Image: ATV and trailer at the house site.
“You’re going to need a tractor”, one friend advises sagely. Another friend, who owns a remote piece of property up in the Hazelton area, tells us how useful his ATV has been for working around the property. Fifty acres is a lot of land – our friends tell us that we will need something with an engine. However, neither of us really wants to have yet another gasoline engine to feed, with the ever-increasing costs of fuel. And it seems to go against our principles to have a “motor vehicle” on the property. However, the last straw comes from the contractor who is designing the cabin for our site. “You’re not going to hand bomb all the materials up from the beach, are you?” he asks in disbelief. “The last time I had to do that …” and he goes off into stories of pain and injury. OK, I’m convinced to look at options. Maybe we’ll get a winch and a trailer. “I’ll check into things”, I tell the contractor. “Look at used ATVs”, he advises. “You might be able to get something cheap …”
So on our last trip into Campbell River, over breakfast at a cafe, we asked a friendly fellow where we might find used ATVs. He gave us some directions to the local ATV distributer in Campbell River, and commented that they sometimes had used units for sale as well. I still wasn’t totally sold on the whole ATV business, but I told Ken that we would see what they had, and check out their trailers as well, since we would need a light trailer even if we only used a winch to pull it up from the beach. What I was thinking at the time was that I would leave the whole ATV decision up to luck. If there was going to be an ATV in my life, it would show up in the right place at the right price. Otherwise, we would carry on with our other plans.
We arrived at the ATV distributer, and I was feeling a bit tense as we walked up to a desk where two salesmen sat waiting. I don’t know the first thing about an ATV, and I was hoping these salesmen weren’t the predatory type. We explained our needs – we wanted an old beater ATV that could be used as a small tractor on a remote site, and a trailer to go with it. One salesman got up and took us out to their yard where a variety of ATVs, both new and used, were on display. There were some pretty delux models with hefty price tags, and I was sure the salesman was going to take us to one of those, and spend a bunch of time convincing us that we really needed a brand new, top-of-the-line model.
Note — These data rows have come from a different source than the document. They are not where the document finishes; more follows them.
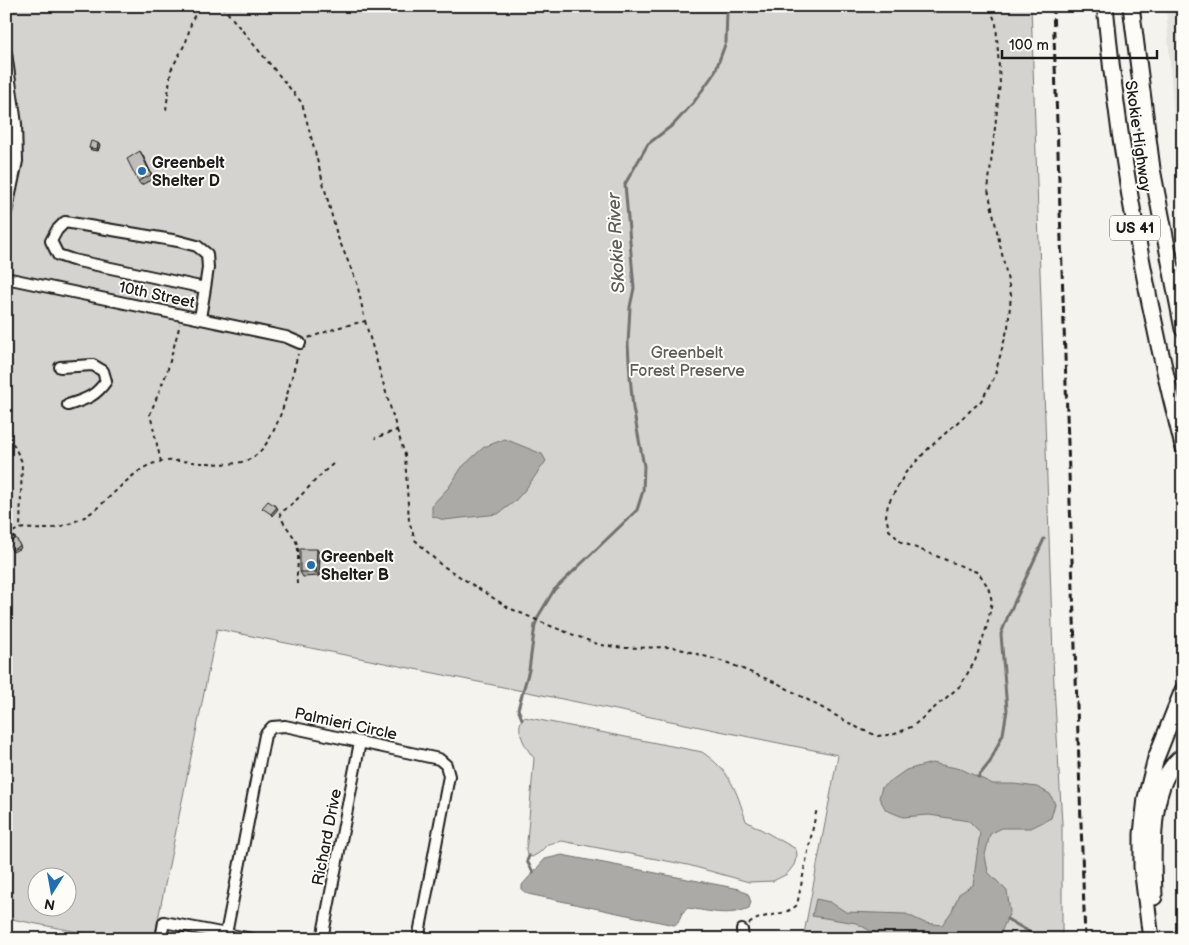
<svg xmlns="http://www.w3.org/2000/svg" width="1189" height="945" font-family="'Balsamiq Sans',sans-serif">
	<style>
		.built { fill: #e4e3de }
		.green { fill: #d4d3cf; stroke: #787876; fill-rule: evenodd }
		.water { fill: #abaaa6; stroke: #72716f }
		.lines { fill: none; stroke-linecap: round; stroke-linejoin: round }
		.stream { stroke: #72716f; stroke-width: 3 }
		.minor-casing { stroke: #1c1c1c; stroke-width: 14 }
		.highway-casing { stroke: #1c1c1c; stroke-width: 19 }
		.path { stroke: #1c1c1c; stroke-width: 2; stroke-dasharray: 4 4; stroke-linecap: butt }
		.minor { stroke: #fdfcf7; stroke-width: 10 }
		.highway { stroke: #fdfcf7; stroke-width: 15 }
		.rail { stroke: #1c1c1c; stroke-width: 3; stroke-dasharray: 8 4; stroke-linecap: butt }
		.wall { fill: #a3a3a0; stroke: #1c1c1c }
		.shaded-wall { fill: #858482; stroke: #1c1c1c }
		.building { fill: #bebdba; stroke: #1c1c1c }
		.poi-dot { fill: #1f6fb2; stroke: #fdfcf7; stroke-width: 2 }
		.labels { text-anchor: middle; stroke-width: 4; stroke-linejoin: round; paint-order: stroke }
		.shield { fill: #fdfcf7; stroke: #605f5e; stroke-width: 1 }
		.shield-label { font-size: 15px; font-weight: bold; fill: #1c1c1c }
		.street-label { font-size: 16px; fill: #1c1c1c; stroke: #fdfcf7 }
		.poi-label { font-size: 16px; font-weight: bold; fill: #1c1c1c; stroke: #fdfcf7; text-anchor: start }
		.park-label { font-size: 16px; fill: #5c5c5b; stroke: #fdfcf7 }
		.water-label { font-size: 18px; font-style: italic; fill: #5c5c5a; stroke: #fdfcf7 }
	</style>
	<rect width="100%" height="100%" fill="#f4f3ee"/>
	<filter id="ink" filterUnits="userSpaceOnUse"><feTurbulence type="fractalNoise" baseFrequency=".02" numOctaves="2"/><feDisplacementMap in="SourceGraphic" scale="10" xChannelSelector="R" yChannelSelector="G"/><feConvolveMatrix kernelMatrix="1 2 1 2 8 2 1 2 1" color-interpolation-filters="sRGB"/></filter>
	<g filter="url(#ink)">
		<path class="built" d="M1166 6H1183V201L1178 179Z"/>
		<path class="green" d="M6 6H1031L1054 685 1062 823V939H803L838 755 217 629 154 939H115L6 918ZM38 878H68V908H38Z
			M524 717 702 752C730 771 736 789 746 821L796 849 797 855 794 865 787 874 773 881 749 882 688 865 562 841 548 844 539 853 532 857C524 855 526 849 527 842L534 758C526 749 513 727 524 717Z"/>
		<path class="water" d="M505 439 542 454 546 461 525 490 514 502 498 514 444 520 432 516V505L449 487 462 467 484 447Z
			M932 763 961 769 993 784H1014L1037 787 1050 794 1055 804 1051 818 1031 828H1002L990 834 985 855 988 872 1007 891 1010 912 998 939H885L856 923 812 916 816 899 830 902 846 912 906 914 925 923 942 925 952 911 959 894 973 885 980 832 969 821 929 815 903 817 886 810 879 798 882 787 906 770Z
			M562 855 740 889 748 894 751 902 749 908C729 917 709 911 688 908L682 913 678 923 674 925 528 894 522 890V885L545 859Z"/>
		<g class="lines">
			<path class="stream" d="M522 719 518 709 529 670 535 625 539 615 554 590 637 510 643 491 644 466 633 408 630 376 628 344 630 307 634 288 625 184 648 144 674 124 694 102 715 72 726 42 727 11 726 6
				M978 777 990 762 1003 734 1007 710 1001 634 1008 616 1044 539
				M529 856 527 861 533 872
				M1007 919 1028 931 1038 939"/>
			<defs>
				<path id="minor" d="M6 53 16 124 17 161 6 213
					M6 278 286 337 300 343
					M200 318 205 288 73 260 58 255 51 241 57 230 65 222 178 241 197 246 207 254 208 268 205 288
					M60 367 93 365 103 371 106 381C95 397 86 399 68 405
					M742 930 743 939
					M226 934 265 735 272 727 285 726 439 759 446 765 449 776 418 939
					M161 939 164 922 252 939
					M322 939 360 742"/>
				<path id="highway" d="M1105 6C1119 155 1146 301 1183 446
					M1131 6 1152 169 1183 329
					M1154 897C1153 858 1147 781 1183 756
					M1151 939 1142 867V834L1146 798 1156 758 1183 690"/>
			</defs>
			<use href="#minor" class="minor-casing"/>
			<use href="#highway" class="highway-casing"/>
			<path class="path" d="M222 6 302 103 337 235 357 283 365 321 340 327 308 338
				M166 110 171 70 186 42 192 20 200 6
				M365 321 397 430 375 438
				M6 429 22 462 20 528
				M397 430 405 455 409 521 415 540 440 564 509 608 553 627 600 645 626 648 673 647 728 663 779 684 860 729 878 736 895 734 913 726 960 686 975 661 987 626 992 601 988 587 979 573 901 542 889 530 886 516 888 504 906 472 929 448 981 401 994 378 1008 327 1011 295 988 190 1000 83 996 23 989 6
				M161 462 150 414 167 372 180 324
				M6 531 16 539
				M6 536C10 534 15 530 20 529 26 527 35 530 42 529 56 529 74 523 86 516 108 503 132 469 155 463 172 458 191 463 208 463 221 464 238 465 250 459 278 445 290 382 298 354
				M297 584C296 572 300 555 297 544 293 532 282 525 280 513 300 500 314 479 333 464
				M749 924C763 912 783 918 797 905L817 808"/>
			<use href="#minor" class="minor"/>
			<use href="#highway" class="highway"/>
			<path class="rail" d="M1053 6 1085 939"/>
		</g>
		<path class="wall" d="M100 145 98 151 91 150 89 148Z
			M140 151 143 156 154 179 141 185 138 181Z
			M16 538 21 548 13 552 8 543Z
			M320 554 319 576 303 577 300 572Z"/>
		<path class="shaded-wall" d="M98 143 100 145 98 151 97 149Z
			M140 151 143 156 154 179 151 175Z
			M277 507 278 509 272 516 271 514Z
			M317 549 320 554 319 576 316 572Z"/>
		<path class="building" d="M91 141 98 143 97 149 89 148Z
			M140 151 151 175 138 181 127 159Z
			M268 501 277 507 271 514 262 508Z
			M16 538 20 546 12 550 8 543Z
			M300 549H317L316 572H300Z"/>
	</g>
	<g class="poi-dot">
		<circle cx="142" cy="171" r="5"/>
		<circle cx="311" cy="565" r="5"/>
	</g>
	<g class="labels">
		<rect class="shield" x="1110" y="215.5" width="50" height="25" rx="4"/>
		<g class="shield-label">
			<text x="1135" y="233">US 41</text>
		</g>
		<g class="street-label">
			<text transform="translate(1139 136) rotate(82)" y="6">Skokie Highway</text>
			<text transform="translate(157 294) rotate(12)" y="6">10th Street</text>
			<text transform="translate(346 723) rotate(12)" y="6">Palmieri Circle</text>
			<text transform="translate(326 837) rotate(-79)" y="6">Richard Drive</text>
		</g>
		<g class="poi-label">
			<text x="152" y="168">Greenbelt<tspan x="152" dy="18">Shelter D</tspan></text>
			<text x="321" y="562">Greenbelt<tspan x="321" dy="18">Shelter B</tspan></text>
		</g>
		<g class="park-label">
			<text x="687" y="358">Greenbelt<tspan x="687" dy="18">Forest Preserve</tspan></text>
		</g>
		<g class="water-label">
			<text transform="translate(616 243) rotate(-93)" y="6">Skokie River</text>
		</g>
	</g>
	<rect width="1189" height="945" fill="none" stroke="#fdfcf7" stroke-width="25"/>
	<rect x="12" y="12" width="1164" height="920" fill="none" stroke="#1c1c1c" stroke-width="2" filter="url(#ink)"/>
	<g transform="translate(52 892) rotate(191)"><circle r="24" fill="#fdfcf7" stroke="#a3a29f"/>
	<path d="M0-4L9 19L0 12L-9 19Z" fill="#1f6fb2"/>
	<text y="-8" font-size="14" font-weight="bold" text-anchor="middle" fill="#1c1c1c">N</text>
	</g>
	<path d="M1002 50v8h155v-8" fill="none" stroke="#1c1c1c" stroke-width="2.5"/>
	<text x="1009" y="50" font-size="15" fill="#1c1c1c" stroke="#fdfcf7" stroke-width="4" paint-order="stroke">100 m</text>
</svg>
But no, he took us to the littlest ATV in the line-up, an old Kawasaki Bayou 300 which had clearly been around for awhile. However, it looked to be in reasonably good shape, and it started up and went through its paces well enough. Then he took us around to their storage area and showed us a trailer. Not one of the new fancy low-slung camouflage jobs that are the current rage, but an older custom-designed welded aluminum trailer with high sides, a drop tail-gate, and fat wheels – just the sort of trailer that would work for hauling wood, materials, and other supplies. It was well made, and Ken and I were both quite impressed. “So …”, the salesman said, “$3000 for the pair”. We would have happily paid $3000 just for the trailer, as we both know how much good aluminum work costs. Having had some mixed adventures with sales people, I was pleasantly surprised at how well this salesman had judged our needs and pocketbook, and had come up with a good solution. It’s not often that you find talented people like that! Before we put our money down, we checked the cost of getting a winch/trailer system rather than an ATV and trailer. As it turned out, we couldn’t even get a good winch for $3000. So in the end, the ATV option was the most economical choice.
So here we are, ten days later, standing at the entrance to our house site, watching the Hardwicke Transporter coming across the inlet towards us. The Hardwicke Transporter is a “sea truck”, a shallow-draft, self-propelled, barge-like vessel with a ramp that can be lowered onto the beach for off-loading vehicles and equipment. Today, the Transporter is bringing a load of ATVs to Port Neville. It’s delivering our new-to-us ATV and trailer to our site, and will then drop two other ATVs off for our neighbours at the mouth of the inlet. By the way, our new ATV is called the “Mule”.
Image: Hardwicke Transporter coming up to our site.